Dans la Fédération Wallonie-Bruxelles, un enfant sur 100 ne vit pas dans sa famille biologique. Sur 600 000 mineurs francophones, 6000 environ grandissent hors de leur foyer d’origine : la moitié en internats et institutions publiques de protection de la jeunesse, et une petite moitié en familles d’accueil.
Il y a plusieurs types de famille d’accueil. On distingue principalement celles appartenant à la famille élargie de l’enfant (accueil intrafamilial) et celles sélectionnées. Ces dernières font aujourd’hui défaut. Alertée, la fondation roi Baudouin, avec le soutien de la ministre de la Jeunesse et de l’Aide à la jeunesse, a confié une recherche sur cette problématique au Panel démographie familiale de l’Institut des sciences humaines et sociales (ISHS) de l’ULg. Au travers de questionnaires et d’entretiens réalisés au sein des familles d’accueil, l’équipe dirigée par Marie-Thérèse Casman de l’ISHS a cherché à mieux connaître le profil des familles, à identifier leurs besoins et à évaluer leurs rapports avec les différents services qui interviennent dans le placement. Intitulée “A la rencontre des familles d’accueil : profils, vécus, attentes”, l’étude a été récemment présentée et est disponible sur le site de la fondation roi Baudouin*.
Actuellement, la liste des placements en attente est longue. Du côté francophone, il manquerait environ 200 familles d’accueil. « On attribue cette pénurie à plusieurs facteurs, dont l’accroissement de l’individualisme dans la société, postule Marie-Thérèse Casman. Cela tient également au fait que les femmes sont plus actives en dehors du foyer et ont moins de temps à consacrer à un enfant qui demande beaucoup de soin et d’attention, sans compter les éventuels frais de santé à prendre en charge. Bien souvent, des visites chez un logopède, un psychologue ou un psychiatre sont nécessaires. De plus, le rôle des familles d’accueil est méconnu et peu valorisé dans la population. » Même si elle est nécessaire, la longueur de la procédure de recrutement s’étalant généralement sur neuf mois – tout un symbole – peut également décourager les familles candidates, si bien que 75 % d’entre elles renoncent en cours de route.
En outre, contrairement à l’adoption encadrée par le droit de la famille, les parents d’accueil ne bénéficient toujours pas de statut légal.
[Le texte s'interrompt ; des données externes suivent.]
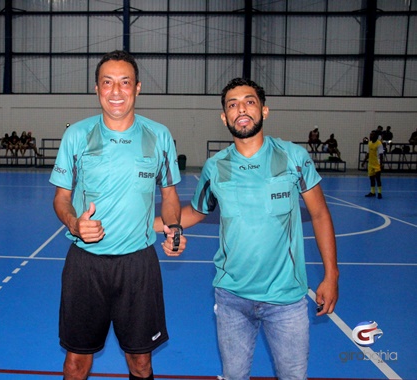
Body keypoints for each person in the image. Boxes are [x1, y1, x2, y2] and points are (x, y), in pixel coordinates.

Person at [156, 78, 339, 380]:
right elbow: (195, 213)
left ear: (264, 111)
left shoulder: (293, 158)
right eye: (232, 104)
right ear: (224, 117)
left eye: (249, 101)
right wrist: (141, 224)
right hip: (232, 299)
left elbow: (320, 214)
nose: (241, 109)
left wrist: (332, 275)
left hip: (286, 300)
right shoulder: (215, 167)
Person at [49, 50, 182, 380]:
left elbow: (169, 196)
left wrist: (174, 226)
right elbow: (61, 198)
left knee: (141, 363)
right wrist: (74, 224)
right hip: (85, 265)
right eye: (107, 83)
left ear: (138, 88)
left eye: (124, 82)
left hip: (138, 265)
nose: (116, 91)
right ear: (96, 88)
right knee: (76, 362)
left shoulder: (159, 136)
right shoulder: (77, 135)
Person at [362, 130, 384, 199]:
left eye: (372, 135)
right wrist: (364, 161)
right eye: (370, 134)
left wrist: (381, 164)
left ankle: (379, 193)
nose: (370, 136)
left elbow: (381, 155)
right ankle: (372, 192)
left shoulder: (379, 144)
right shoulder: (369, 143)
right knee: (371, 179)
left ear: (376, 136)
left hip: (377, 164)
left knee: (378, 179)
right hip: (370, 164)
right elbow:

Dans l’étude réalisée par l’ISHS, 73 % des répondants au questionnaire seraient favorables à l’existence d’une “assise légale leur reconnaissant certains droits”. Celle-ci leur permettrait d’intervenir plus facilement dans les décisions quotidiennes. En effet, même lorsque les relations entre les parents d’origine et la famille d’accueil sont satisfaisantes, cette dernière craint que l’enfant retourne dans un milieu peu bénéfique sans qu’elle puisse agir. Notons cependant que l’esprit du décret de mars 1991 relève davantage du supplétif que du substitutif.
Une nouvelle campagne de sensibilisation en faveur de l’accueil familial vient d’être lancée par le cabinet Huytebroeck. Des moyens supplémentaires vont être alloués, renforçant le rôle d’encadrement des familles réalisé par les services de placement familial. Si 61 % des familles d’accueil conseillent vivement la démarche, d’importants efforts restent à entreprendre afin d’aider les parents d’origine à surmonter leurs difficultés. A défaut d’un retour de l’enfant dans la cellule familiale, travailler au maintien d’un lien affectif sain et durable reste une priorité.
En 2008, l’ISHS avait déjà, à la demande de la Fédération des services de placement familial et le fonds social des Institutions et services d’aide aux jeunes et aux handicapés (Isajh), arpenté ce terrain en récoltant, dix ans après leur majorité, la parole des jeunes autrefois placés dans des familles. Une soixantaine de jeunes avaient été interrogés : manifestement, l’évolution de ces jeunes était globalement positive même s’ils manifestaient certaines fragilités, notamment en termes d’accès à un diplôme supérieur. La plupart d’entre eux avaient par ailleurs conservé des relations avec leurs parents d’accueil.